__Instructions for the task__.
Transcribe the passage about the Hadley family word for word, starting at "So, just as" and going up to and including "late for reform.".

As Lydia and George Hadley stand and watch the automated stove humming as it makes supper for four, Lydia suggests that they go on a vacation and she can fry eggs for George and sweep the house. She tells her husband that the house now has become wife and mother, and she no longer feels needed. Then, she remarks to George,
"You look as if you don't know what to do with yourself in this house, either....You're beginning to feel unnecessary, too."
In addition, neither parent can compete with the automation for the affection and interest of their children. Lydia cannot bathe her children as well as the automatic scrub bath. They both cannot compete with the African veldt, a virtual reality created within the children's playroom where they sequester themselves. In fact, the virtual reality of the children's nursery causes Wendy and Peter to become alienated from their parents, even to the point of hating them.
The children, as George observes, have become "insufferable," coming and going as they please, ignoring their parents. When he suggests that they go on a vacation together, Peter threatens, "That sounds dreadful....I don't think you better consider it any more, Father."
After the parents call in a child psychologist, he informs them that the room has replaced them in their children's affections. He suggests that the room be turned off. But, when Peter hears of the shutting down of the nursery, he is livid, telling his father, "Oh, I hate you!"
So, just as they prepare to leave on vacation, the children scurry into the nursery. "Daddy, Mommy, come quick--quick!" they cry. The parents rush into the nursery. "The veldtland was empty save for the lions waiting, looking at them." The children have sealed them in. Mr. and Mrs. Hadley scream, then realize whose screams they have heard before. It is too late for reform.

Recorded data
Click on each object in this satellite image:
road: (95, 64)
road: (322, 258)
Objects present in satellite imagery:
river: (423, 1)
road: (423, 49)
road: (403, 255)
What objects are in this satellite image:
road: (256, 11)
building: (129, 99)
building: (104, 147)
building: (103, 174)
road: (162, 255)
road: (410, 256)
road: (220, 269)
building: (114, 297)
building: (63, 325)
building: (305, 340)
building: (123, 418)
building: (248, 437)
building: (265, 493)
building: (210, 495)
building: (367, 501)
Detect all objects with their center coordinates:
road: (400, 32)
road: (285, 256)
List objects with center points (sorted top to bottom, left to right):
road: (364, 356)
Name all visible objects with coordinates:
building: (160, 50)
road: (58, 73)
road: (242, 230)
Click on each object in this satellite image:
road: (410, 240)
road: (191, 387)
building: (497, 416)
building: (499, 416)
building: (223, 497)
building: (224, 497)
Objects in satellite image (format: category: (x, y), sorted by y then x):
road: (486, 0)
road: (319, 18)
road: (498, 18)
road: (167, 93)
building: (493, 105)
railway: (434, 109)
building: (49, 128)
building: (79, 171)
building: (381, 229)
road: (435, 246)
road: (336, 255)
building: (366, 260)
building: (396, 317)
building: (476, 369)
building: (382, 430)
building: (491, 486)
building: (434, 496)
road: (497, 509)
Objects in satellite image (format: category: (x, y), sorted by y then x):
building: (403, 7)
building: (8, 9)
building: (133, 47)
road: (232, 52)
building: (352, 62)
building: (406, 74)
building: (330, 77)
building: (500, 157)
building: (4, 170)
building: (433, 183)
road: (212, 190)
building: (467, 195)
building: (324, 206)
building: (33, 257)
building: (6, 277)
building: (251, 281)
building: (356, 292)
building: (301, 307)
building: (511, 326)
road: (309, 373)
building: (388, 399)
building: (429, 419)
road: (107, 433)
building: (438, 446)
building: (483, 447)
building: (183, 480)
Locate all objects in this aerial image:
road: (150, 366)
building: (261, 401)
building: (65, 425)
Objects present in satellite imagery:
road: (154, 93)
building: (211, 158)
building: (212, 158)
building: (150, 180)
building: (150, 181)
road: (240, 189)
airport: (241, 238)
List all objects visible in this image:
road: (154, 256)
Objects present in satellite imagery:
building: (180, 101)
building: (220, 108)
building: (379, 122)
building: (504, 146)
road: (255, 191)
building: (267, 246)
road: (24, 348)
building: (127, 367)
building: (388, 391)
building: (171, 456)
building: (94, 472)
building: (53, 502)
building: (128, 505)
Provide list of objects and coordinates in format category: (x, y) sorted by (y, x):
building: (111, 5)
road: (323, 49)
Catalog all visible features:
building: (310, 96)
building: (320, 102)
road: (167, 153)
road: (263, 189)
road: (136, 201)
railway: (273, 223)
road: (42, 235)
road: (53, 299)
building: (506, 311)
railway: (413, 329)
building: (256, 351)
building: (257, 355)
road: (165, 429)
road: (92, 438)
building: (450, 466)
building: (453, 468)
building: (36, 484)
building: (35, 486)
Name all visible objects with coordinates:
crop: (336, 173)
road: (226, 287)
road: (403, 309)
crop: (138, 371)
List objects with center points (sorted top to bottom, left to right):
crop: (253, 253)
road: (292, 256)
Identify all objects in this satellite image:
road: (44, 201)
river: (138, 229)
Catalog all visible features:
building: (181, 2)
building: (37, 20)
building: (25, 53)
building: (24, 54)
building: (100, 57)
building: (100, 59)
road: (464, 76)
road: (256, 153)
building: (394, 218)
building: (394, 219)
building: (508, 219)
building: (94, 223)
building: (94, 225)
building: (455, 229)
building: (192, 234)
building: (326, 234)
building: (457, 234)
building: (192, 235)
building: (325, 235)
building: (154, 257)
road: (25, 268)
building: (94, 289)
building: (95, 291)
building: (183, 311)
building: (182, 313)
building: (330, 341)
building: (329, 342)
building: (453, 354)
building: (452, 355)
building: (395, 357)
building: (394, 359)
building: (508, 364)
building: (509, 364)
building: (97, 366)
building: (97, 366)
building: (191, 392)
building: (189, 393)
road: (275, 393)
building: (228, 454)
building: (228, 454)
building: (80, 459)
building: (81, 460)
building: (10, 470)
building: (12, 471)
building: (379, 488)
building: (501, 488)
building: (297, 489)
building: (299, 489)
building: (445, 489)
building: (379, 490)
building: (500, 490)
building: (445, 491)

__Task solution__.
So, just as they prepare to leave on vacation, the children scurry into the nursery. "Daddy, Mommy, come quick--quick!" they cry. The parents rush into the nursery. "The veldtland was empty save for the lions waiting, looking at them." The children have sealed them in. Mr. and Mrs. Hadley scream, then realize whose screams they have heard before. It is too late for reform.